Assigned task: Rewrite all of the material below, replacing "Ferrari" with "Enzo Ferrari" everywhere and leaving everything else unchanged. Leave out the picture placeholders.

[Data records]
——

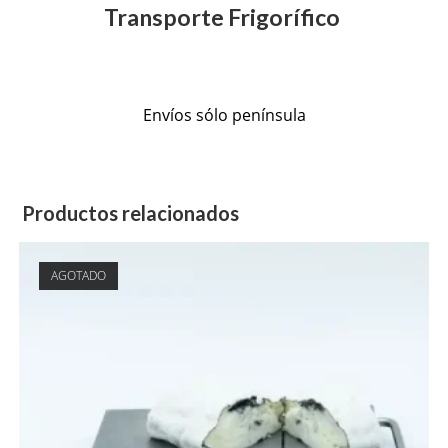
Transporte Frigorífico
Envíos sólo península
Productos relacionados
AGOTADO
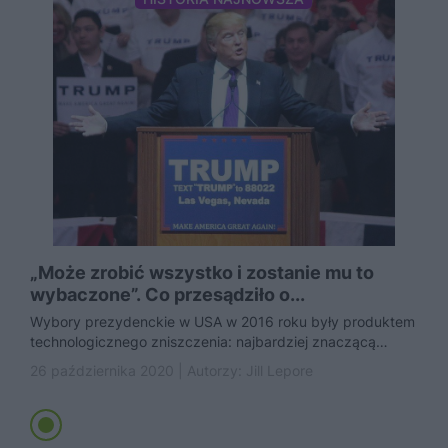
„Może zrobić wszystko i zostanie mu to
wybaczone”. Co przesądziło o...
Wybory prezydenckie w USA w 2016 roku były produktem
technologicznego zniszczenia: najbardziej znaczącą
formą komunikacji politycznej stał się... profil...
26 października 2020 | Autorzy:
Jill Lepore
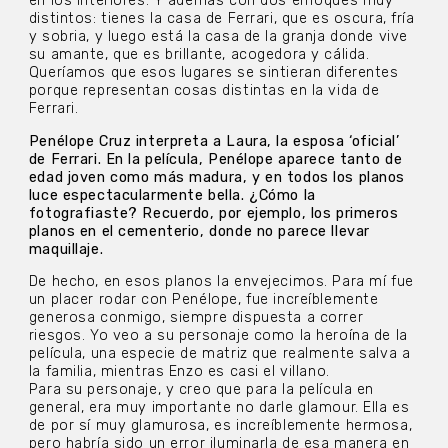
en los interiores. Y además con dos enfoques muy
distintos: tienes la casa de Ferrari, que es oscura, fría
y sobria, y luego está la casa de la granja donde vive
su amante, que es brillante, acogedora y cálida.
Queríamos que esos lugares se sintieran diferentes
porque representan cosas distintas en la vida de
Ferrari.
Penélope Cruz interpreta a Laura, la esposa ‘oficial’
de Ferrari. En la película, Penélope aparece tanto de
edad joven como más madura, y en todos los planos
luce espectacularmente bella. ¿Cómo la
fotografiaste? Recuerdo, por ejemplo, los primeros
planos en el cementerio, donde no parece llevar
maquillaje.
De hecho, en esos planos la envejecimos. Para mí fue
un placer rodar con Penélope, fue increíblemente
generosa conmigo, siempre dispuesta a correr
riesgos. Yo veo a su personaje como la heroína de la
película, una especie de matriz que realmente salva a
la familia, mientras Enzo es casi el villano.
Para su personaje, y creo que para la película en
general, era muy importante no darle glamour. Ella es
de por sí muy glamurosa, es increíblemente hermosa,
pero habría sido un error iluminarla de esa manera en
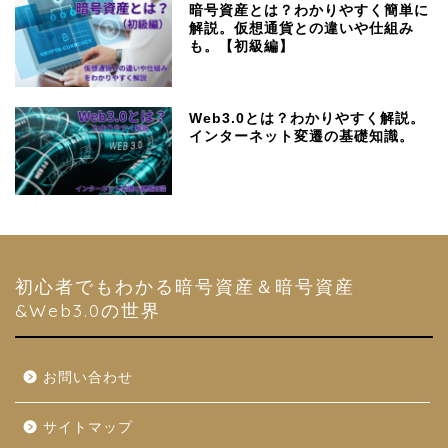
暗号資産とは？わかりやすく簡単に
解説。仮想通貨との違いや仕組み
も。【初級編】
Web3.0とは？わかりやすく解説。
インターネット変遷の基礎知識。
初心者でもわかる暗号資産＆暗号資産
&Web3.0の世界
お問い合わせ
サイトマップ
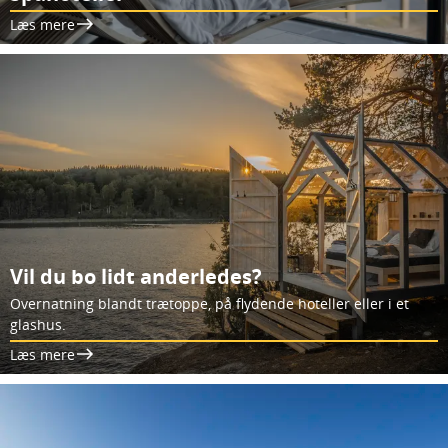
Læs mere
Vil du bo lidt anderledes?
Overnatning blandt trætoppe, på flydende hoteller eller i et
glashus.
Læs mere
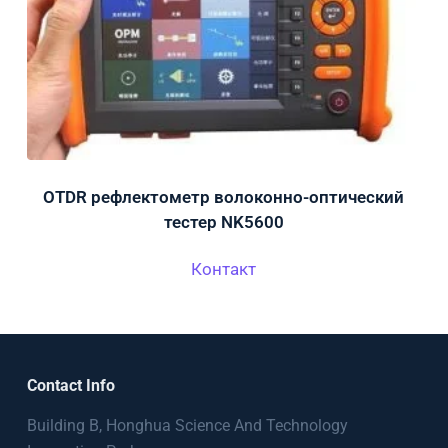
OTDR рефлектометр волоконно-оптический
тестер NK5600
Контакт
Contact Info
Building B, Honghua Science And Technology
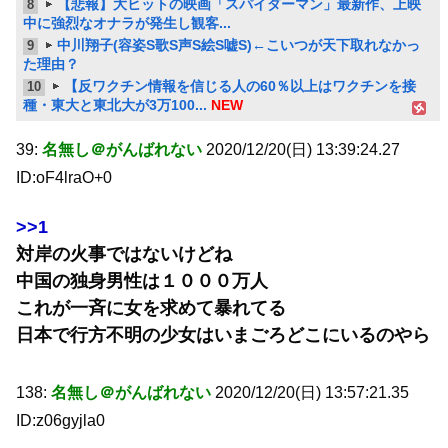
【悲報】大ヒットの映画「スパイダーマン」最新作、上映
8
中に強烈なオナラが発生し観客...
中川翔子(容姿S歌S声S絵S嘘S)←こいつが天下取れなかっ
9
た理由？
【反ワクチン情報を信じる人の60％以上はワクチンを接
10
種・東大と東北大が3万100...
NEW
39:
名無し＠がんばれない
2020/12/20(日) 13:39:24.27
ID:oF4lraO+0
>>1
対岸の火事ではないけどね
中国の独身男性は１０００万人
これが一斉に女を求めて暴れてる
日本で行方不明の少女はいまごろどこにいるのやら
138:
名無し＠がんばれない
2020/12/20(日) 13:57:21.35
ID:z06gyjla0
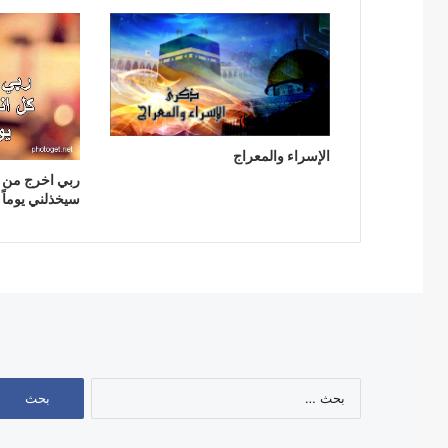
الإسراء والمعراج
ربي اخرج من 
سيخذلني يوماً 
البحث
عن:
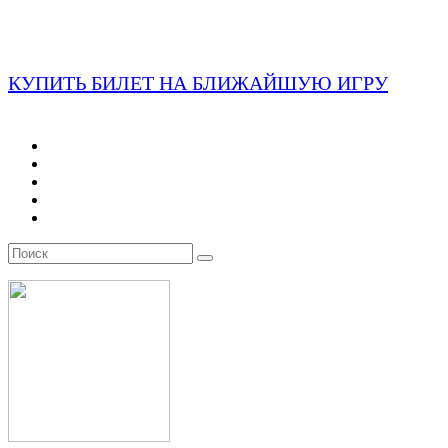
КУПИТЬ БИЛЕТ НА БЛИЖАЙШУЮ ИГРУ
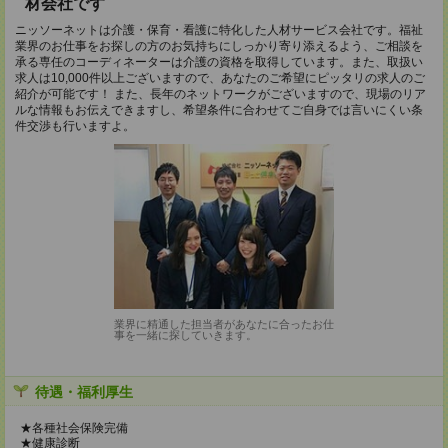
材会社です
ニッソーネットは介護・保育・看護に特化した人材サービス会社です。福祉
業界のお仕事をお探しの方のお気持ちにしっかり寄り添えるよう、ご相談を
承る専任のコーディネーターは介護の資格を取得しています。また、取扱い
求人は10,000件以上ございますので、あなたのご希望にピッタリの求人のご
紹介が可能です！ また、長年のネットワークがございますので、現場のリア
ルな情報もお伝えできますし、希望条件に合わせてご自身では言いにくい条
件交渉も行いますよ。
業界に精通した担当者があなたに合ったお仕
事を一緒に探していきます。
待遇・福利厚生
★各種社会保険完備
★健康診断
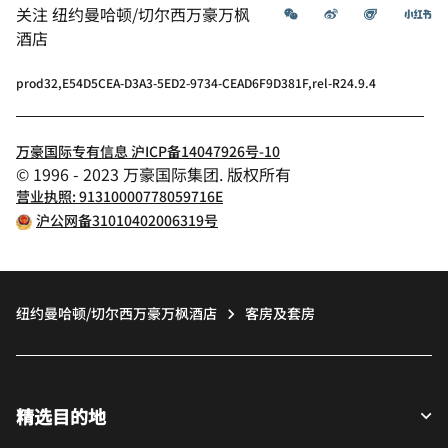
微信
微博
飞猪
小
关注
纽约曼哈顿/切尔西万豪万枫
酒店
prod32,E54D5CEA-D3A3-5ED2-9734-CEAD6F9D381F,rel-R24.9.4
万豪国际专有信息 沪ICP备14047926号-10
© 1996 - 2023 万豪国际集团. 版权所有
营业执照: 91310000778059716E
沪公网备31010402006319号
纽约曼哈顿/切尔西万豪万枫酒店
客房及套房
精选目的地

——

Output for this exercise:
Transporte Frigorífico
Envíos sólo península
Productos relacionados
AGOTADO
„Może zrobić wszystko i zostanie mu to
wybaczone”. Co przesądziło o...
Wybory prezydenckie w USA w 2016 roku były produktem
technologicznego zniszczenia: najbardziej znaczącą
formą komunikacji politycznej stał się... profil...
26 października 2020 | Autorzy:
Jill Lepore
en los interiores. Y además con dos enfoques muy
distintos: tienes la casa de Enzo Ferrari, que es oscura, fría
y sobria, y luego está la casa de la granja donde vive
su amante, que es brillante, acogedora y cálida.
Queríamos que esos lugares se sintieran diferentes
porque representan cosas distintas en la vida de
Enzo Ferrari.
Penélope Cruz interpreta a Laura, la esposa ‘oficial’
de Enzo Ferrari. En la película, Penélope aparece tanto de
edad joven como más madura, y en todos los planos
luce espectacularmente bella. ¿Cómo la
fotografiaste? Recuerdo, por ejemplo, los primeros
planos en el cementerio, donde no parece llevar
maquillaje.
De hecho, en esos planos la envejecimos. Para mí fue
un placer rodar con Penélope, fue increíblemente
generosa conmigo, siempre dispuesta a correr
riesgos. Yo veo a su personaje como la heroína de la
película, una especie de matriz que realmente salva a
la familia, mientras Enzo es casi el villano.
Para su personaje, y creo que para la película en
general, era muy importante no darle glamour. Ella es
de por sí muy glamurosa, es increíblemente hermosa,
pero habría sido un error iluminarla de esa manera en
暗号資産とは？わかりやすく簡単に
解説。仮想通貨との違いや仕組み
も。【初級編】
Web3.0とは？わかりやすく解説。
インターネット変遷の基礎知識。
初心者でもわかる暗号資産＆暗号資産
&Web3.0の世界
お問い合わせ
サイトマップ
Læs mere
Vil du bo lidt anderledes?
Overnatning blandt trætoppe, på flydende hoteller eller i et
glashus.
Læs mere
OTDR рефлектометр волоконно-оптический
тестер NK5600
Контакт
Contact Info
Building B, Honghua Science And Technology
【悲報】大ヒットの映画「スパイダーマン」最新作、上映
8
中に強烈なオナラが発生し観客...
中川翔子(容姿S歌S声S絵S嘘S)←こいつが天下取れなかっ
9
た理由？
【反ワクチン情報を信じる人の60％以上はワクチンを接
10
種・東大と東北大が3万100...
NEW
39:
名無し＠がんばれない
2020/12/20(日) 13:39:24.27
ID:oF4lraO+0
>>1
対岸の火事ではないけどね
中国の独身男性は１０００万人
これが一斉に女を求めて暴れてる
日本で行方不明の少女はいまごろどこにいるのやら
138:
名無し＠がんばれない
2020/12/20(日) 13:57:21.35
ID:z06gyjla0
الإسراء والمعراج
ربي اخرج من 
سيخذلني يوماً 
البحث
عن:
КУПИТЬ БИЛЕТ НА БЛИЖАЙШУЮ ИГРУ
材会社です
ニッソーネットは介護・保育・看護に特化した人材サービス会社です。福祉
業界のお仕事をお探しの方のお気持ちにしっかり寄り添えるよう、ご相談を
承る専任のコーディネーターは介護の資格を取得しています。また、取扱い
求人は10,000件以上ございますので、あなたのご希望にピッタリの求人のご
紹介が可能です！ また、長年のネットワークがございますので、現場のリア
ルな情報もお伝えできますし、希望条件に合わせてご自身では言いにくい条
件交渉も行いますよ。
業界に精通した担当者があなたに合ったお仕
事を一緒に探していきます。
待遇・福利厚生
★各種社会保険完備
★健康診断
微信
微博
飞猪
小
关注
纽约曼哈顿/切尔西万豪万枫
酒店
prod32,E54D5CEA-D3A3-5ED2-9734-CEAD6F9D381F,rel-R24.9.4
万豪国际专有信息 沪ICP备14047926号-10
© 1996 - 2023 万豪国际集团. 版权所有
营业执照: 91310000778059716E
沪公网备31010402006319号
纽约曼哈顿/切尔西万豪万枫酒店
客房及套房
精选目的地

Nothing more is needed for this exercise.